• PROBLEM REQUIREMENTS: Retype, word for word, each line between the lines holding "thumb cmc: (370, 444)" and "pinky mcp: (379, 426)", inclusive, and leave the rest of the data alone.

(Keypoint coordinate data)
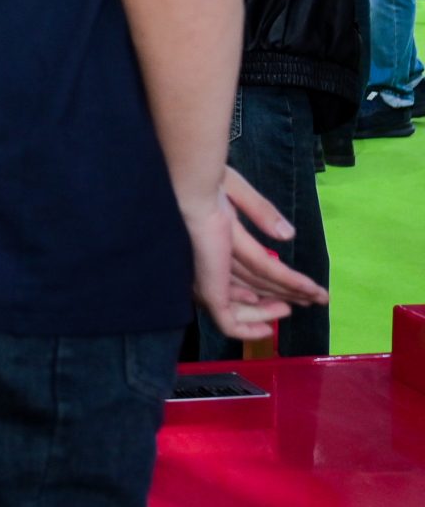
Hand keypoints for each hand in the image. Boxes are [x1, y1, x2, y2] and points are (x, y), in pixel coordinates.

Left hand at [186, 166, 325, 343]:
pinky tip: (273, 325)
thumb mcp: (239, 194)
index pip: (241, 271)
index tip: (297, 285)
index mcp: (211, 243)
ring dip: (284, 300)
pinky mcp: (210, 289)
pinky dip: (254, 320)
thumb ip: (262, 212)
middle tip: (314, 297)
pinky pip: (228, 318)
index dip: (269, 282)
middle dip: (284, 293)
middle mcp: (208, 265)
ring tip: (314, 300)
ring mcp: (209, 278)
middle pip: (251, 286)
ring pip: (251, 298)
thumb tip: (287, 235)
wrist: (192, 190)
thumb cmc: (207, 182)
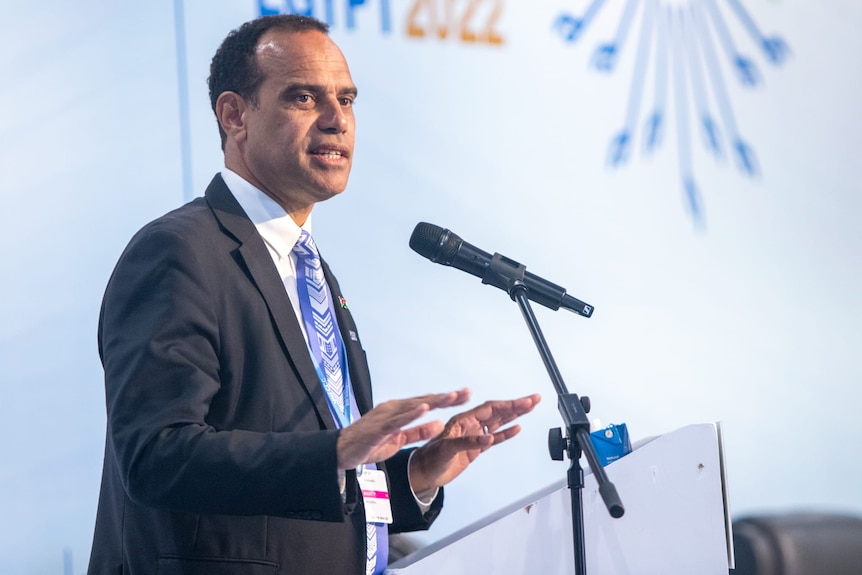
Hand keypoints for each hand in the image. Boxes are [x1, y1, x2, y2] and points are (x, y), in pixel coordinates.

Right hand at [336, 389, 470, 469]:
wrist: (342, 451)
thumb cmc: (370, 444)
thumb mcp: (399, 440)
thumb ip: (419, 432)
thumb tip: (439, 424)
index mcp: (400, 411)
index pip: (428, 403)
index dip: (447, 399)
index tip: (465, 395)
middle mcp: (395, 408)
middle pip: (425, 400)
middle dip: (446, 397)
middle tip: (466, 392)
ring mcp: (386, 415)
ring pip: (414, 406)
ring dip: (434, 401)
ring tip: (451, 397)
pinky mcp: (379, 426)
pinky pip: (398, 419)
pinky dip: (412, 413)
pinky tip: (425, 408)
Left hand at [407, 393, 540, 493]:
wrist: (423, 472)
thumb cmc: (430, 458)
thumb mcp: (447, 449)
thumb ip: (468, 442)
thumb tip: (488, 438)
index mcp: (464, 420)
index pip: (491, 409)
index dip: (509, 405)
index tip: (525, 402)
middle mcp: (470, 424)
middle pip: (498, 411)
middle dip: (517, 406)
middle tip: (535, 399)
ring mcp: (474, 435)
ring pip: (498, 422)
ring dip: (514, 415)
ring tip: (530, 407)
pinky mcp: (475, 447)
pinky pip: (494, 437)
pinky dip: (506, 433)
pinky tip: (516, 427)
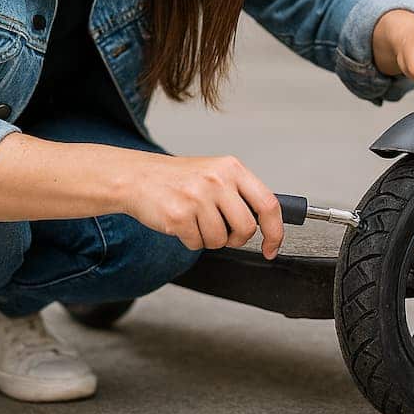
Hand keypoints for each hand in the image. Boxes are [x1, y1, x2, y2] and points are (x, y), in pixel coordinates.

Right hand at [121, 152, 283, 258]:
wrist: (138, 177)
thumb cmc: (178, 178)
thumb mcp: (215, 173)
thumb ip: (240, 193)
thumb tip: (266, 222)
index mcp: (232, 168)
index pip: (268, 203)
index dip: (275, 231)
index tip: (272, 246)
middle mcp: (217, 180)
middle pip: (246, 228)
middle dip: (236, 238)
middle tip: (223, 232)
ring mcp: (198, 198)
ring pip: (221, 240)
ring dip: (209, 239)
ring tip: (196, 220)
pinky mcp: (179, 216)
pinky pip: (197, 244)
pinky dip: (190, 240)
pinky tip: (181, 222)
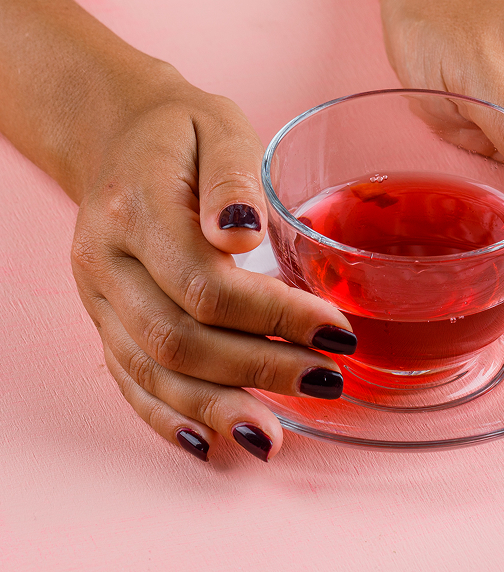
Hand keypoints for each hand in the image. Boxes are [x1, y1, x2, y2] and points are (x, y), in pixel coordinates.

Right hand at [69, 65, 354, 462]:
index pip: (206, 284)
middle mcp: (105, 260)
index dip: (276, 316)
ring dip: (215, 408)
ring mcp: (97, 298)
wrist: (116, 134)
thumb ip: (233, 179)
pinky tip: (210, 443)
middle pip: (178, 338)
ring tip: (273, 438)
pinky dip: (168, 418)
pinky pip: (127, 380)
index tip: (338, 331)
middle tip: (327, 380)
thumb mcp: (220, 128)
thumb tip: (241, 235)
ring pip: (149, 371)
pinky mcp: (103, 321)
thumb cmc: (183, 133)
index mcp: (135, 207)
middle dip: (258, 368)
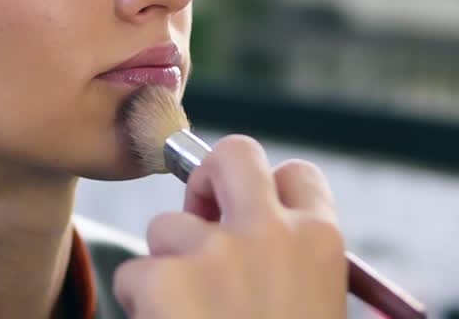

• RESULT BELOW:
thumb cmc: (370, 444)
thumb mcp: (399, 440)
thumb ip: (419, 432)
thumb tip: (439, 424)
index mcp: (400, 411)
index pip: (428, 403)
index dip: (447, 399)
index tip: (465, 395)
middle mcp: (395, 408)
middle pip: (425, 400)
middle dip: (446, 397)
middle tip: (466, 392)
ring mcp: (386, 415)
ring pip: (414, 406)
ring dip: (434, 401)
ring tip: (451, 397)
pinky mcp: (379, 426)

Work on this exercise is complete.